A Ca and Fe Co-Doped Layered Perovskite as Stable Air Electrode in Solid Oxide Electrolyzer Cells under High-Current Electrolysis

Abstract

In this study, the electrochemical performance and the stability of Ca and Fe co-doped SmBaCo2O5+δ, SmBa0.75Ca0.25CoFeO5+δ (SBCCF), layered perovskite is examined as the air electrode for solid oxide electrolyzer cells (SOECs). In a half-cell with three-electrode configuration, the initial polarization resistance, RP, of GDC|SBCCF is 0.16Ωcm2 at 800°C. Under an anodic bias of 200mV, RP decreases to 0.03Ωcm2 ; however, under cathodic bias of 200mV, RP increases to 0.18Ωcm2, indicating that SBCCF is more active towards oxygen evolution reaction than oxygen reduction reaction. During the electrolysis test under 1Acm−2 at 800°C for 216h, RP of GDC|SBCCF increases to 0.52Ωcm2 in the first 96h and remains at 0.52Ωcm2 for the remaining 120h. In contrast, RP of GDC|LSCF increases with a rate of 0.08Ωcm2/100h at the same time.
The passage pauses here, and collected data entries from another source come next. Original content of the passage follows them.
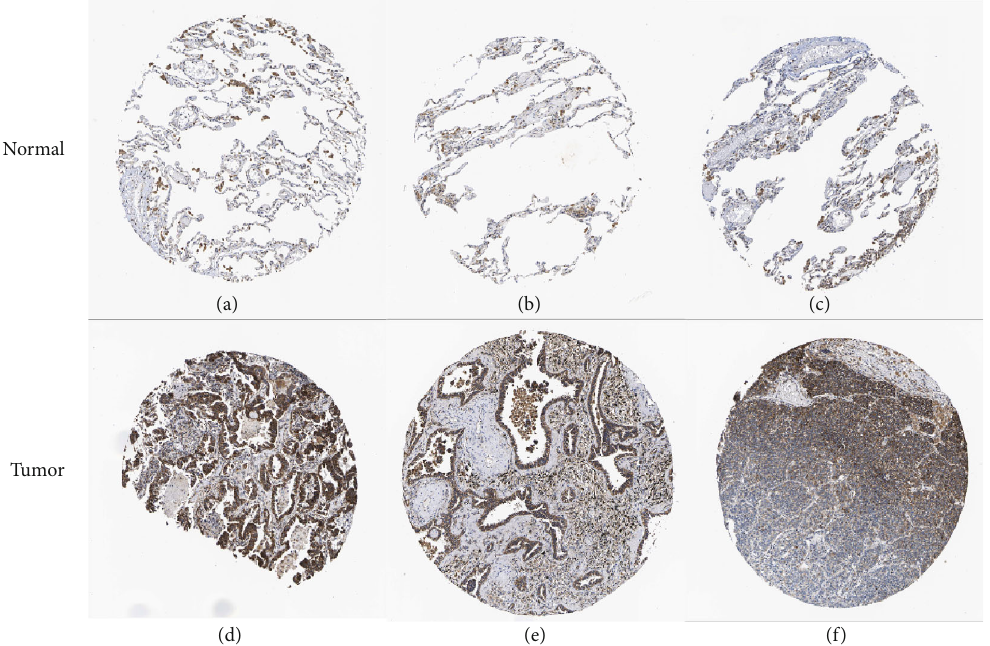
Figure 6: Immunohistochemistry (IHC) of SHMT2 expression in LUAD tissues and corresponding normal tissues based on The Human Protein Atlas (HPA). (a – c) Normal lung (T-28000) tissue and (d – f) lung (T-28000) tumor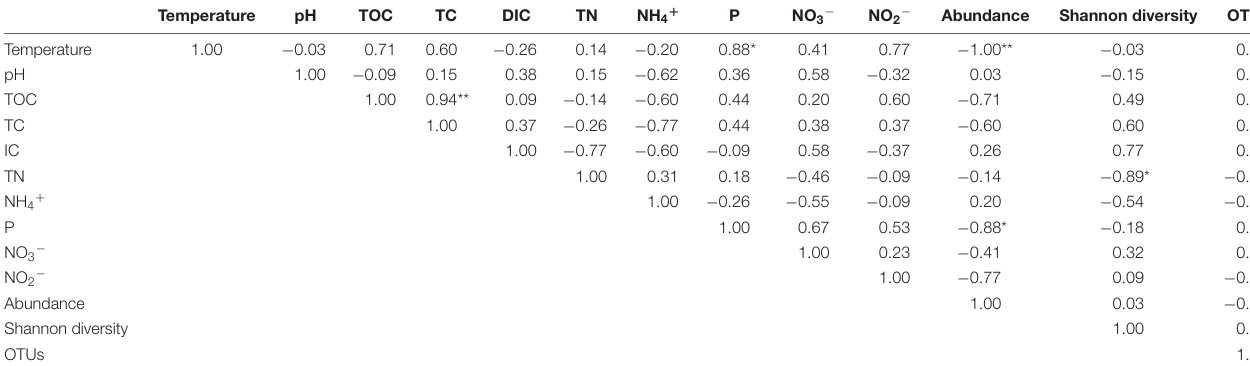
TABLE 3 | Spearman rank correlation analysis of environmental factors with the abundance and diversity of anammox bacterial community in Conghua hot spring. Temperature Shannon diversity Temperature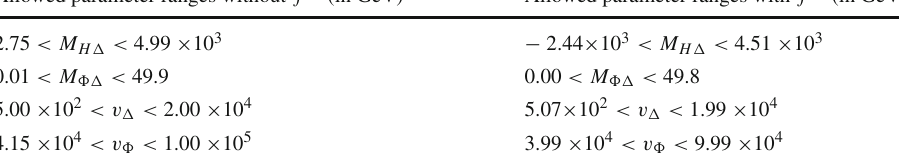
Allowed parameter ranges without f H (in GeV) Allowed parameter ranges with f H (in GeV) dimensionful parameter space after DM constraints 2.75 < M H (cid:2) < 4.99 × 10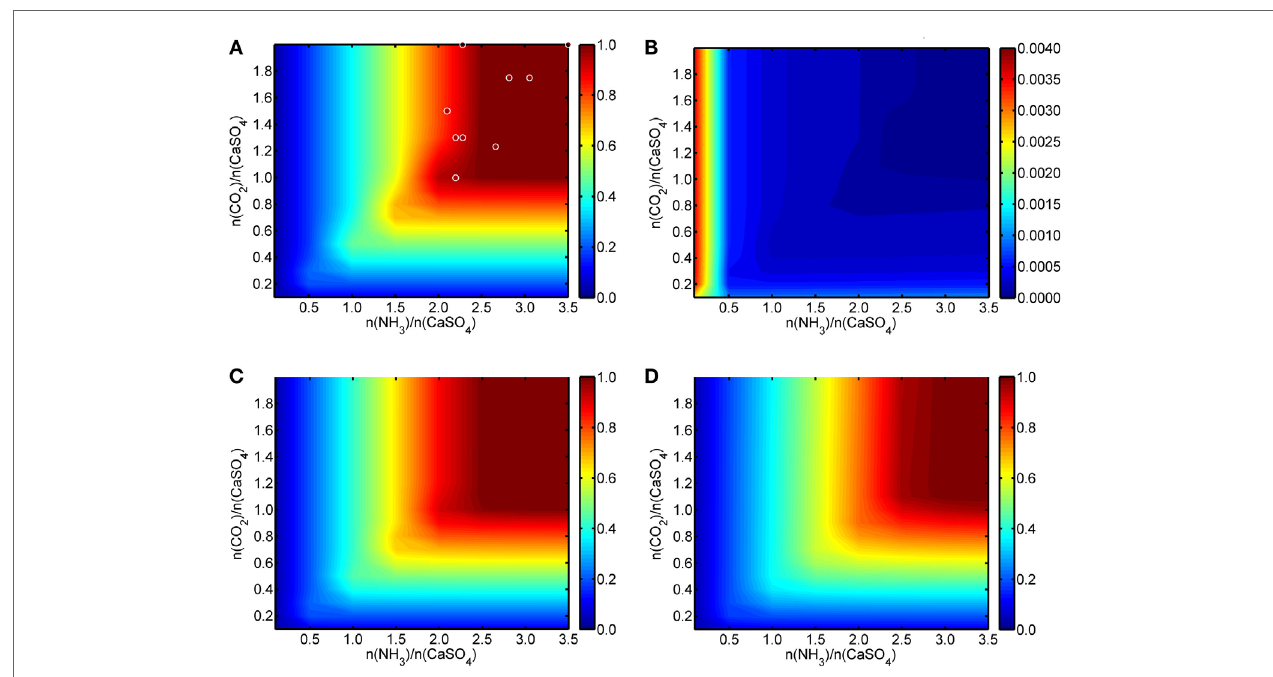
FigUre 2 | (a) Conversion of solid CaSO 4 ·2H 2 O to solid CaCO 3 and (B) to Ca 2 + (aq) at 20°C. (c) Conversion of solid CaSO 4 ·2H 2 O to solid CaCO 3 at 45°C and (D) at 80°C. Figures are drawn as functions of initial NH 3 /CaSO 4 and CO 2 /CaSO 4 molar ratios with modeling results (color bar on the right) obtained from HSC Chemistry software. Dots in (a) represent examples of the experimental results obtained during the course of the work, the color indicating the obtained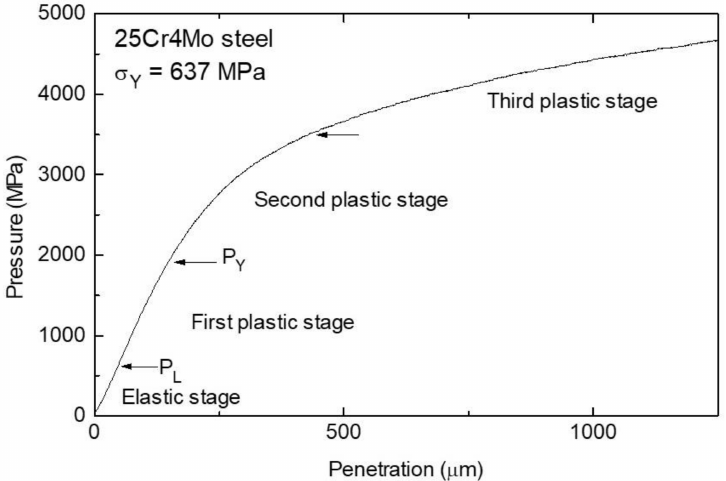
Figure 2. Flat-top cylinder indenter for mechanical characterisation (FIMEC) indentation curve of 25Cr4Mo steel.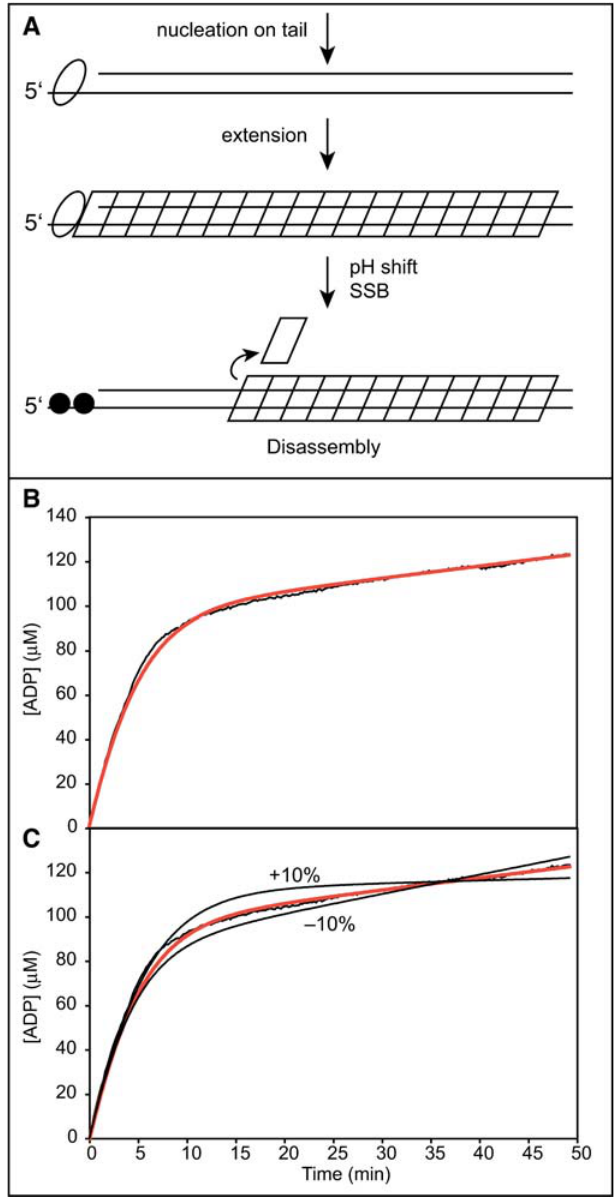
Figure 7. Quantitative Measurement of RecA Filament Disassembly from dsDNA (A) The experimental protocol, as described in the text. (B) A typical disassembly curve. The black line is the measured ADP production curve. The orange line is the fitting of the data by equation 1. (C) The curve is identical to that shown in panel B for the 3-kbp DNA substrate, with the best fit line shown in orange. However, two additional curves (in solid black) are shown to illustrate the variation in fitting if the value of k off is constrained to values 10% above or 10% below the best-fit determination. DOI: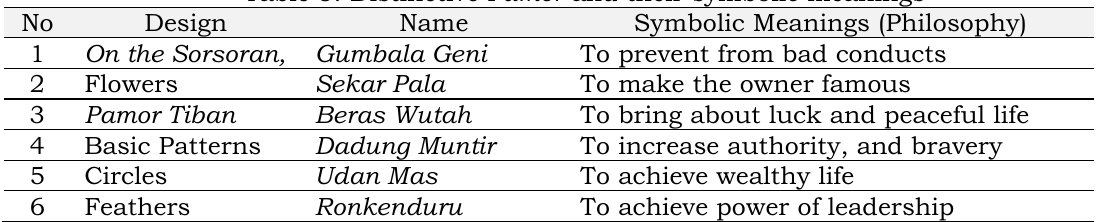
Table 3. Distinctive Pamor and their symbolic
This result demonstrates that SBCCF is a promising candidate as air electrode in SOECs for stable operation under high electrolysis current, which is critical to achieve high hydrogen production rate and to lower the cost of the system. Effective methods for the improvement of the performance of SBCCF will be developed in future studies.